I’m working remotely so i don’t have direct access to the board or chip until the morning (11:45pm here now) i ran both the recent suggested codes/changes and am still not receiving any data back. And to address the reason why the read call was there is that the sensor is supposed to send a boot message. This line has been commented out for several iterations.

#include <SoftwareSerial.h>
char idn[] = "/idn?";
SoftwareSerial mySerial(10, 11); // RX, TX

void setup() {
  // Open serial communications and wait for port to open:
  Serial.begin(57600);
  while (!Serial) {
    ; // wait for serial port to connect. Needed for native USB port only
  }
  Serial.println("Goodnight moon!");
  // set the data rate for the SoftwareSerial port
  mySerial.begin(19200);
  mySerial.println();
}

void loop() { // run over and over
  //while (mySerial.available() > 0) {
  mySerial.println(idn);
  //mySerial.write('\n');
  delay(5000);

  if(mySerial.available() >0)
 {
  String inByte = mySerial.readStringUntil('/n');
  //Serial.write();
  Serial.println(inByte);
  delay(500);
 }
}

From your Post#1, I understand very clearly that --

You execute the following codes:

SUART.print("/idn?");   //SUART stands for software UART port
SUART.print('\n');                 // + LF (ASCII 10).

In response, the micrometer device should send its 'Model and Serial Number'. Do you know the 'Model and Serial Number' of the device?

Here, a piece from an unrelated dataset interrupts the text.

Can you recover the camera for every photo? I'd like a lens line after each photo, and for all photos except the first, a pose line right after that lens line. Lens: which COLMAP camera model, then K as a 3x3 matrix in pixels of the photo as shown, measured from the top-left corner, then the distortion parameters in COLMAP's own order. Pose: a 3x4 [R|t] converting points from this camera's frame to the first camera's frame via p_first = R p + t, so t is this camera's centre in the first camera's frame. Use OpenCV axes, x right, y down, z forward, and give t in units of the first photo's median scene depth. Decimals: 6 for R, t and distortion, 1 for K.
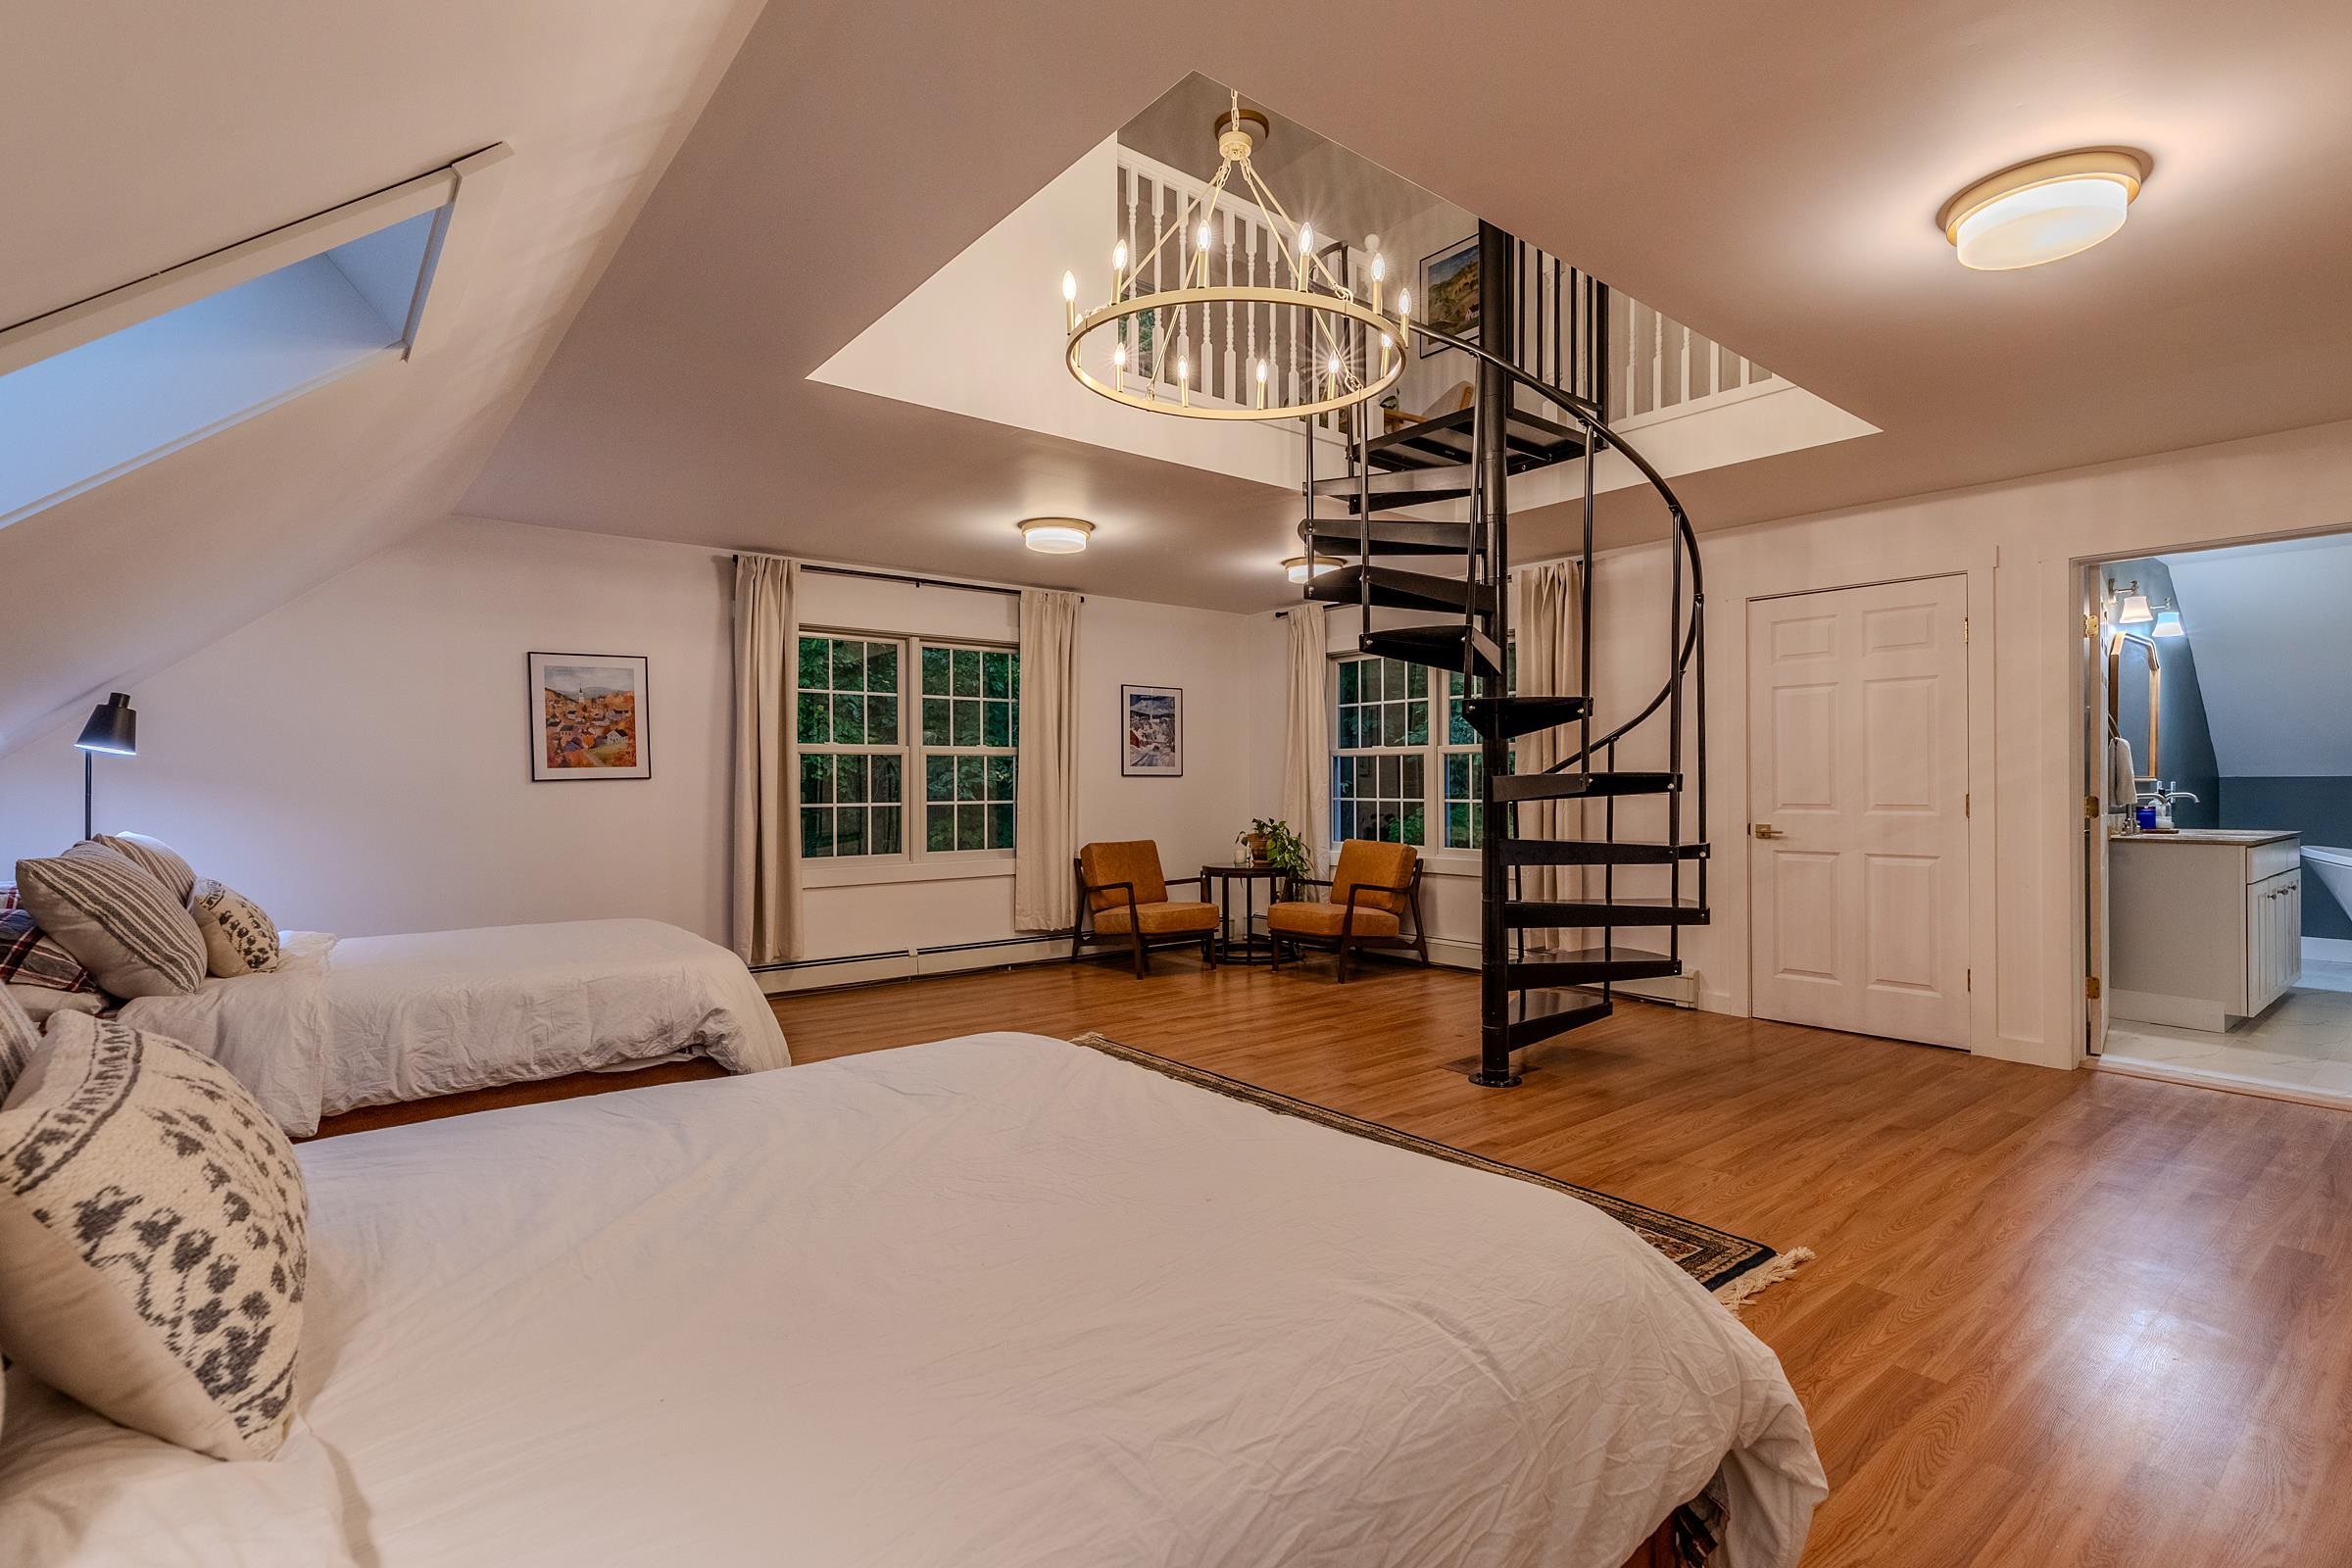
lens RADIAL K [[1102.2, 0, 1156.9], [0, 1102.2, 781.6], [0, 0, 1]] dist [0.008236, -0.000862]
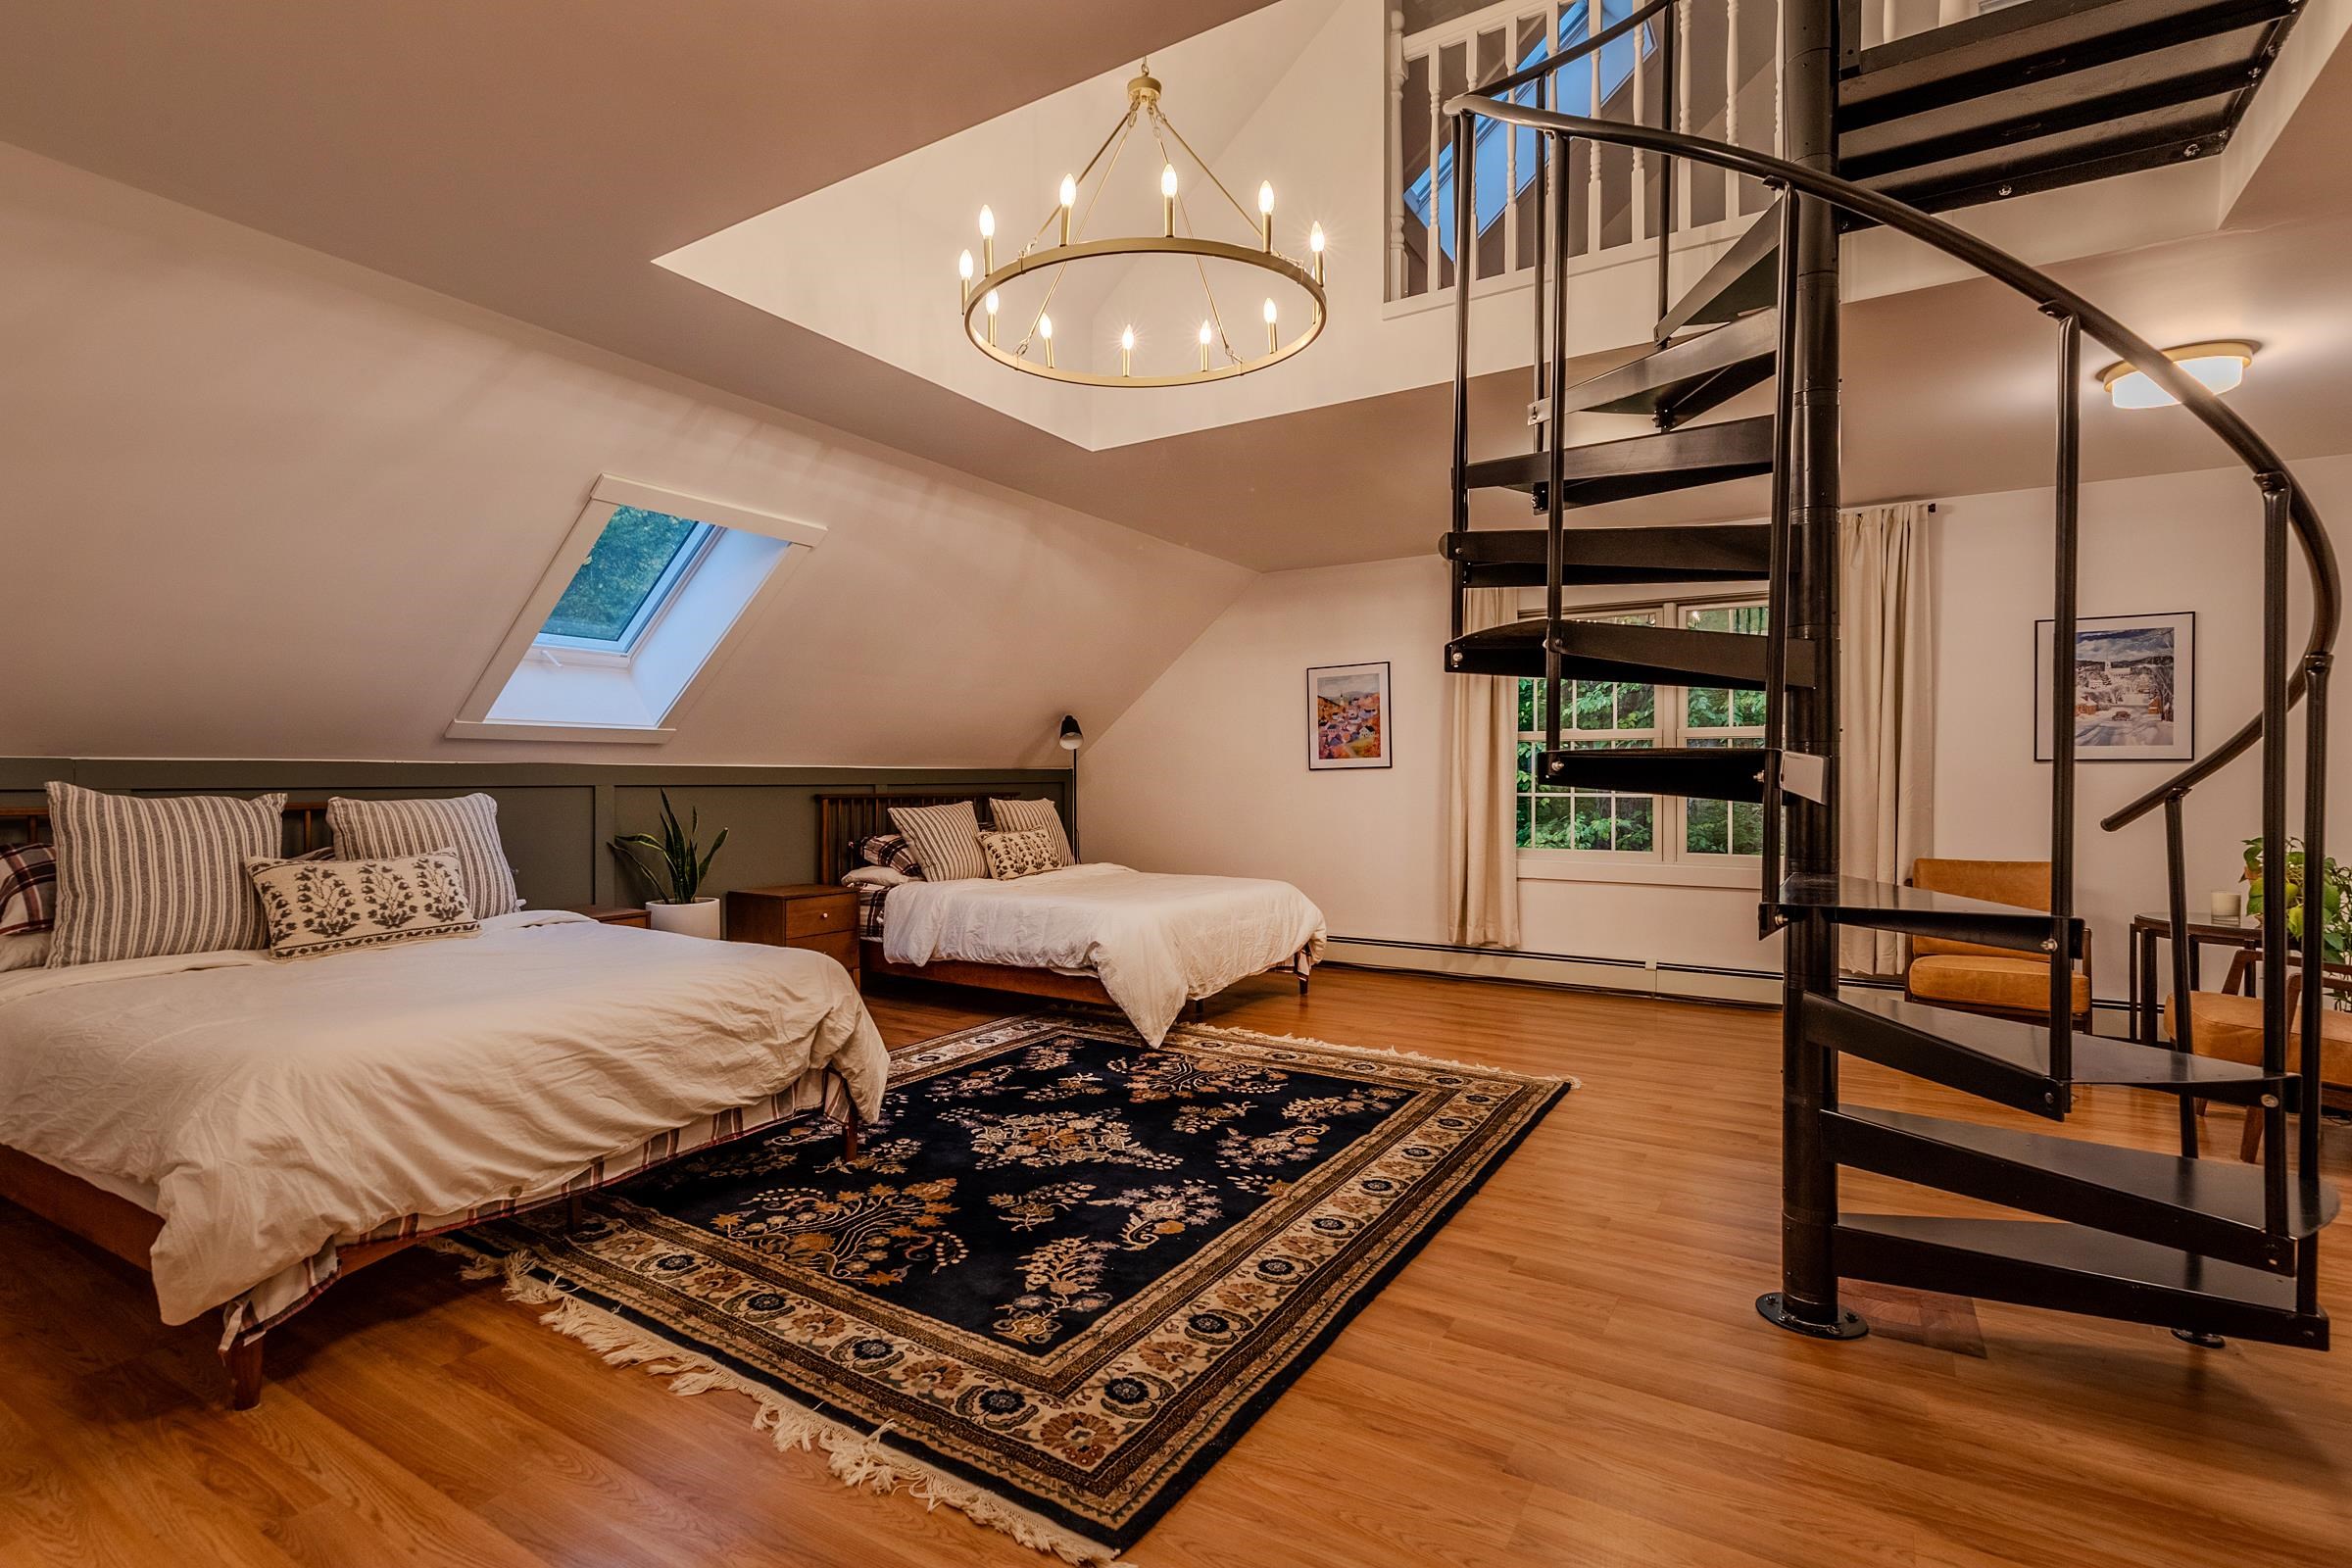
lens RADIAL K [[1102.2, 0, 1166.2], [0, 1102.2, 794.6], [0, 0, 1]] dist [0.008236, -0.000862]
pose [[0.334848, 0.022696, -0.941999, 0.567803], [0.000981, 0.999701, 0.024435, -0.002990], [0.942272, -0.009106, 0.334725, 0.411568]]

We need to know the following information:
1. Does your micrometer have a 9-pin DB connector (Fig-1)? Please, show the picture.
2. Are the signals of 9-pin connector of Step-1 RS232 logic levels? If so, you need the following (typical) converter to operate the micrometer with Arduino UNO.
db9x.png
Figure-1:

3. Communication Baud Rate -- 19.2 kbps or 250 kbps
4. Frame structure: 8N1 (8-bit data, no parity, 1 stop bit)
5. What about Pin-7 and Pin-8 of the connector of Step-1? Do they need to be shorted?
6. What about Pin-1, 6, and 4 of the connector of Step-1? Do they need to be shorted together?